Your instructions:
Can you reproduce every line of the records below word for word, without the pictures?

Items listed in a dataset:
+ + + + +
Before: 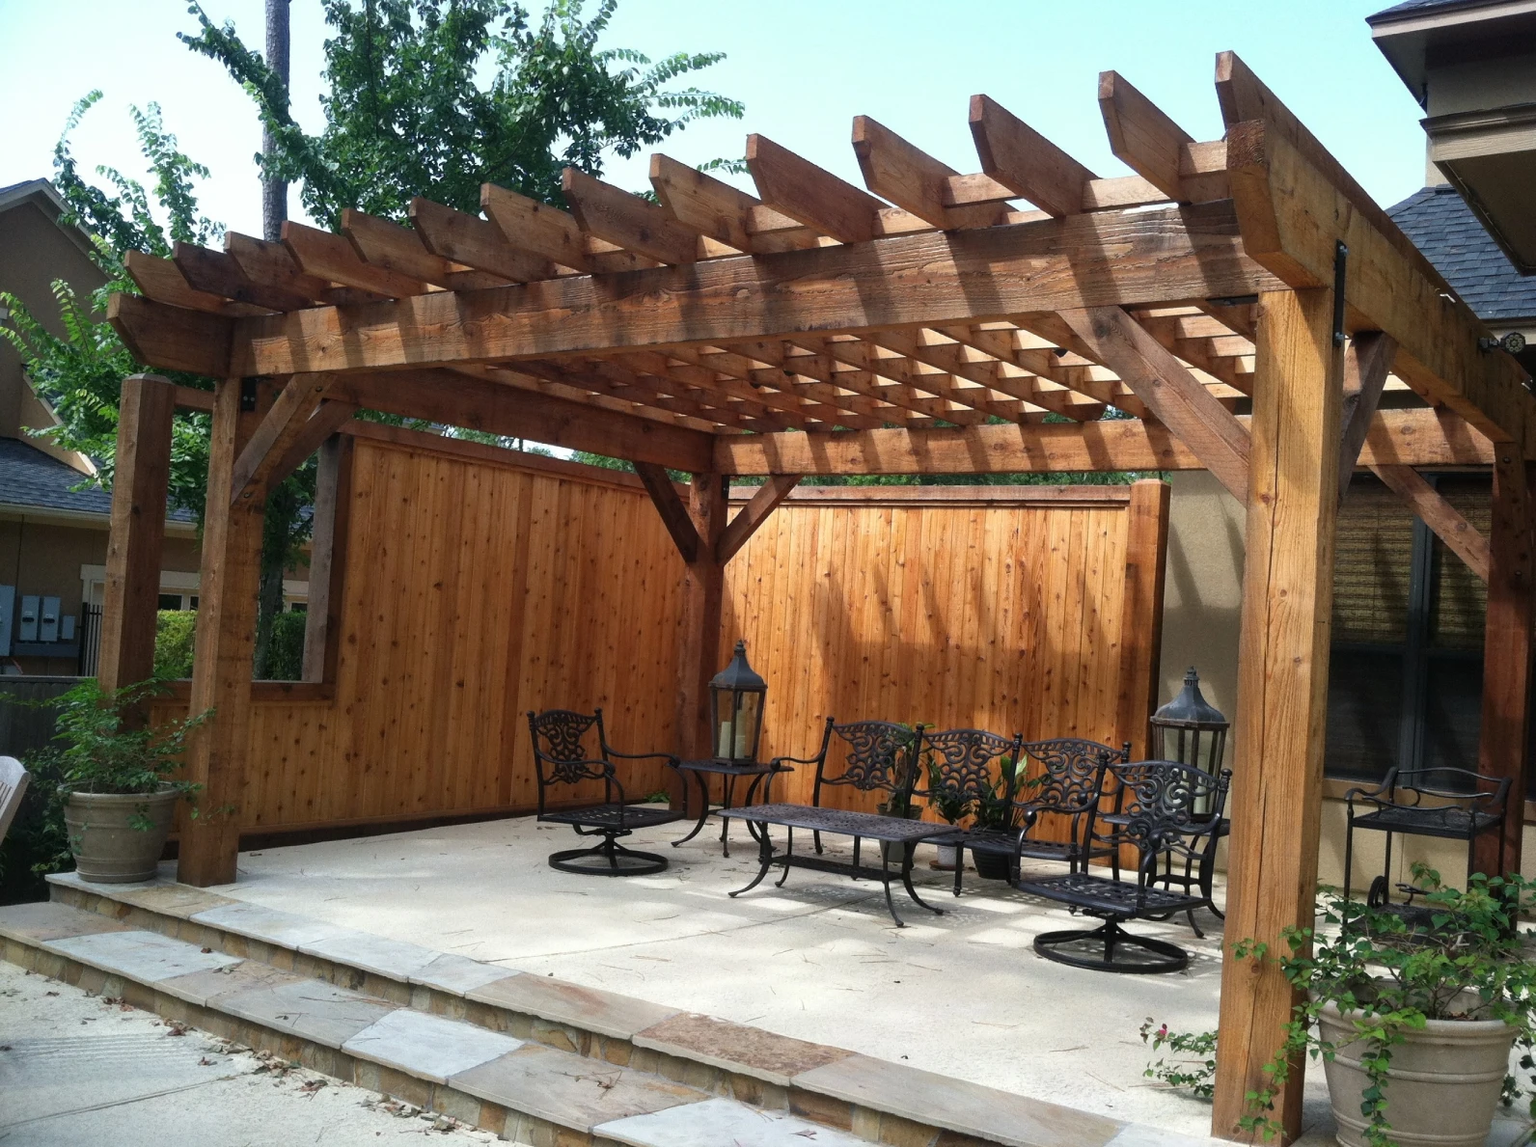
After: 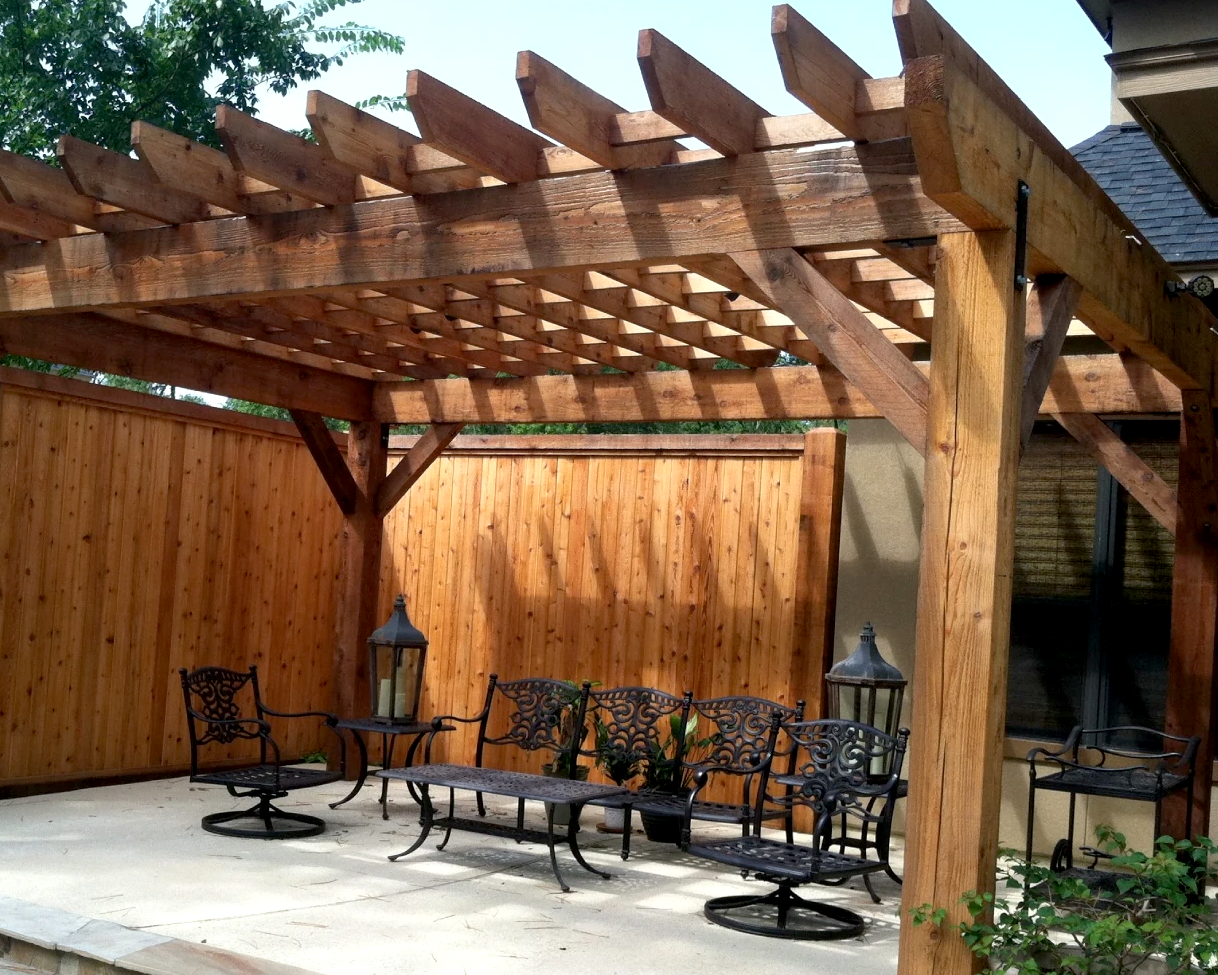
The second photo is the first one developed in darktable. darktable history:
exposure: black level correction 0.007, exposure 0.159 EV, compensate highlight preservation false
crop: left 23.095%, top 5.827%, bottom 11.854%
+ + + + +
Reply:
Before: 
After: 
The second photo is the first one developed in darktable. darktable history:
exposure: black level correction 0.007, exposure 0.159 EV, compensate highlight preservation false
crop: left 23.095%, top 5.827%, bottom 11.854%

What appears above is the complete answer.